Acendi velas de cores verde, branca, vermelha e amarela.
Fogo queimou. Pavio apagou.
Nada, amor!
Dancei no afoxé. Ouvi tambores. Enviei clamores.
Nada, amor!
O consolo que me resta é essa grande festa
Que em alvorada desperta devotos e nos envolve em nuvem de fé.
Tento aplacar meu pranto: um quebranto, Banzo.
Faço meu apelo: Divino, Senhor poderoso e querido
Leva de mim minhas dores. Carrega de mim a tristeza. Retira esta morrença
Que amortece filetes esperança. Que entorpece minha mente.

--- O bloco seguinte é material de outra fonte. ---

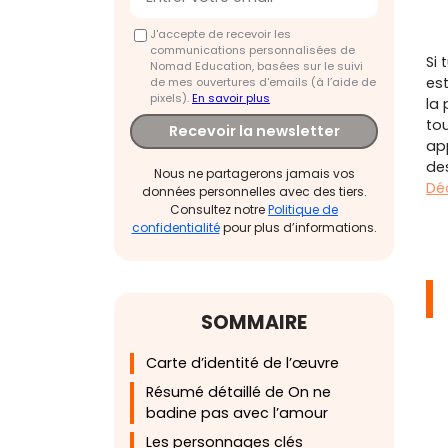
J'accepte de recevoir les
communications personnalisées de
Si 
Nomad Education, basées sur le suivi
es
de mes ouvertures d'emails (à l’aide de
pixels).
En savoir plus
la 
tou
Recevoir la newsletter
ap
de
Nous ne partagerons jamais vos
Dé
données personnelles avec des tiers.
Consultez notre
Politique de
confidentialité
pour plus d’informations.
SOMMAIRE
Carte d’identité de l’œuvre
Résumé détaillé de On ne
badine pas avec l’amour
Les personnages clés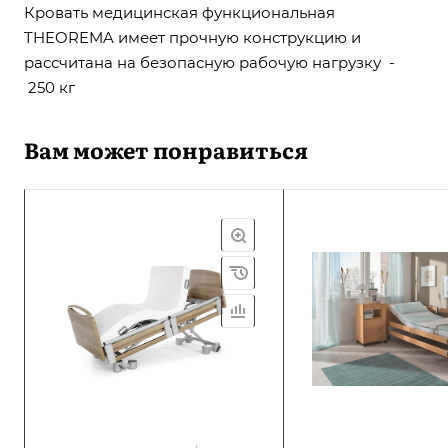
Кровать медицинская функциональная
THEOREMA имеет прочную конструкцию и
рассчитана на безопасную рабочую нагрузку -
250 кг
Вам может понравиться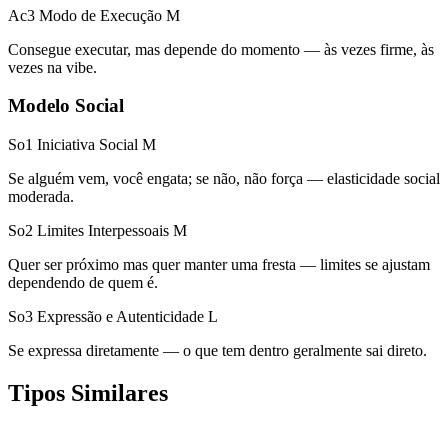
Ac3 Modo de Execução
M
Consegue executar, mas depende do momento — às vezes firme, às
vezes na vibe.
Modelo Social
So1 Iniciativa Social
M
Se alguém vem, você engata; se não, não força — elasticidade social
moderada.
So2 Limites Interpessoais
M
Quer ser próximo mas quer manter uma fresta — limites se ajustam
dependendo de quem é.
So3 Expressão e Autenticidade
L
Se expressa diretamente — o que tem dentro geralmente sai direto.
Tipos Similares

Encharca minha alma doente.
Divino, meu Divininho…Tem piedade de mim
A mais vil das pecadoras precisa de sua proteção
Sem bandeira, sem tradição.
Trago os sonhos rotos… Perdidos em ilusão.
V
Olhos amarelos
Pele amarela
(da cor da terra)
Queimada do sol
Do meu cerrado
Habita em mim
Um ser primitivo
Lobeira, espinhos
Água fria de riacho
Piaba ligeira
Pirambeira
Despenhadeiros.
Vento de agosto
Descendo a campina
Uivando, bailando
Traçando minha sina.
Sou bicho esquisito
Coruja buraqueira
Sou terra
Formiga estradeira
Fátuo de fogo assombroso
Um querer não querido
De que a noite persista.
Sou festa
Sou chuva
Bem-te- vi nas alturas
Eros brinca comigo
E caçoa de mim
Na noite escura
Deixa sorrindo
Maldoso recado:
Fogo-apagou
Fogo-apagou
Fogo-apagou!
VI
Meu espírito brejeiro
Vive dentro de sua boca
Tenta viver de um sopro
Enraizar em suas vísceras
Emendar para sempre
Nossos desalinhados corações.
Meu espírito vadio
Penetrar. Fundir
Seu sangue no meu sangue
Deixar marcas perenes
Como pelas paredes
De Salamanca.
Meu espírito louco
Quer transfundir, transgredir
Amortecer esse cansaço
Encontrar precioso pedaço
Bem no seu peito… Juntinho.
Meu espírito, andarilho
Queria você mais perto
Queria você cativo.
E você, amor, só precisava querer!
Iêda Vilas-Boas – poetisa, escritora, presidenta da ALANEG – Academia de Letras do Nordeste Goiano
NOTA DA REDAÇÃO: O poema de Iêda Vilas-Boas sauda lugares distintos do amor. Utilizando de arcabouços sinestésicos, a operação literária é fragmentada nos sentimentos e na troca de emoções. A obra rococó de Jean-Antoine Watteau, trazida em capa, também retoma este sentimento da pureza e delicadeza do amor.